Browse other texts about the Temple altar and its role in Israel's worship in the Mekhilta collection, which holds over 1,500 tannaitic teachings on Exodus and cultic law. See also Divine Presence and the Altar for how the rabbis understood the connection between the altar and God's dwelling among Israel.

Why This Reading Matters Beyond the Altar

The principle Issi ben Akiva establishes here has implications that reach far beyond a debate about bronze and earth. He is articulating something the rabbis called shenat ha-mikra, the "language" or "idiom" of Scripture, the idea that biblical Hebrew sometimes uses colloquial expressions that must be read figuratively rather than literally.

This is not allegory. The copper altar was a real object. The Tabernacle was a real structure. The thousand offerings were real sacrifices. But the word "small" in (1 Kings 8:64) is using the vocabulary of diminishment, not measurement. The text is telling the reader: something that was once authorized and sufficient has now been superseded. The new does not condemn the old. It simply replaces it.

Rabbi Akiva himself, whose student Issi ben Akiva preserved this teaching, was the master of this kind of reading. His approach to Scripture was to find meaning in every letter, every apparent redundancy, every seeming inconsistency. The tradition preserved in the Mekhilta DeRabbi Yishmael, compiled in the 2nd century CE, represents the school of Rabbi Ishmael pushing back against that method, preferring more restrained, contextual readings. The copper altar debate sits somewhere between them: the word "small" is read figuratively, but the explanation is grounded in a specific historical event, the transition from Tabernacle worship to Temple worship, that is fully documented in Scripture.

Solomon's Temple and the End of the Portable Sanctuary

The moment described in (1 Kings 8) is one of the great turning points in Israelite religion. The portable sanctuary, built in the wilderness according to divine specifications given to Moses on Sinai, had served as the center of Israelite worship for nearly five centuries. Now it was being replaced by a fixed structure of stone and cedar, built by the craftsmen Solomon had hired from Tyre.

The rabbis understood this transition to be freighted with significance. The Shechinah, God's indwelling presence, which had filled the Tabernacle in the desert, now filled the Temple. But the copper altar, the altar that had traveled with Israel through the wilderness and stood at Shiloh and Nob and Gibeon, was set aside. It had held a thousand sacrifices on a single night for Solomon. It had witnessed the great moments of Israelite worship for generations. And then, quietly, it was hidden away.

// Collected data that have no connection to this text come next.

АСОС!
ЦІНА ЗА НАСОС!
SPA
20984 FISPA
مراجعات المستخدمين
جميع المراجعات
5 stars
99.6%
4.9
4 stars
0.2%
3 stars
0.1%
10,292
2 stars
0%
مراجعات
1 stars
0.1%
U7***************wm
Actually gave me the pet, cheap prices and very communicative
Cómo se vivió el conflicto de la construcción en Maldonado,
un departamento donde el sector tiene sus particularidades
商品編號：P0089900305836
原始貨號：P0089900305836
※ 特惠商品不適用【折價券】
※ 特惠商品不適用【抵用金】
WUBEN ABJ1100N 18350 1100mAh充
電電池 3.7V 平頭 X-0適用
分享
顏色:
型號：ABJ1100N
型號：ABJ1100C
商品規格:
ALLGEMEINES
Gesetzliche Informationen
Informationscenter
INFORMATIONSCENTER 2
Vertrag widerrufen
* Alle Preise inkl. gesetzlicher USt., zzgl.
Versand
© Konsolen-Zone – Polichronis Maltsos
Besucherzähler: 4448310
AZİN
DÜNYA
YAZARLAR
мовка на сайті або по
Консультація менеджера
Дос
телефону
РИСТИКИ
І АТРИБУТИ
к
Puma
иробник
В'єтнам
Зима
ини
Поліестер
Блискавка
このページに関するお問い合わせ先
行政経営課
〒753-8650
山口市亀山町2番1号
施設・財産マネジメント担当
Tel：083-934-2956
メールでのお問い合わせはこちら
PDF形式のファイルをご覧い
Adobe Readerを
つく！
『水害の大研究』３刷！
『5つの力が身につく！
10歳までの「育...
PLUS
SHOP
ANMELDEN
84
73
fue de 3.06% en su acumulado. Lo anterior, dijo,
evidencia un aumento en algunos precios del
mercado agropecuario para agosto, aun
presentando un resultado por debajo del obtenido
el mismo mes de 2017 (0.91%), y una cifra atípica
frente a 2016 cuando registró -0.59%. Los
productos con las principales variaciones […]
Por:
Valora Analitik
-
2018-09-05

See Ark in the Temple and the Covenant for the parallel story of the Ark's transition into Solomon's permanent sanctuary, another moment when ancient sacred objects moved from portable service into permanent dwelling. The copper altar's retirement is part of the same story: the wilderness generation's world, with its traveling sanctuary and its pillar of fire, was giving way to something new. Something greater. Something that would itself be destroyed four centuries later, leaving Israel with neither Tabernacle nor Temple, carrying the memory of both into exile.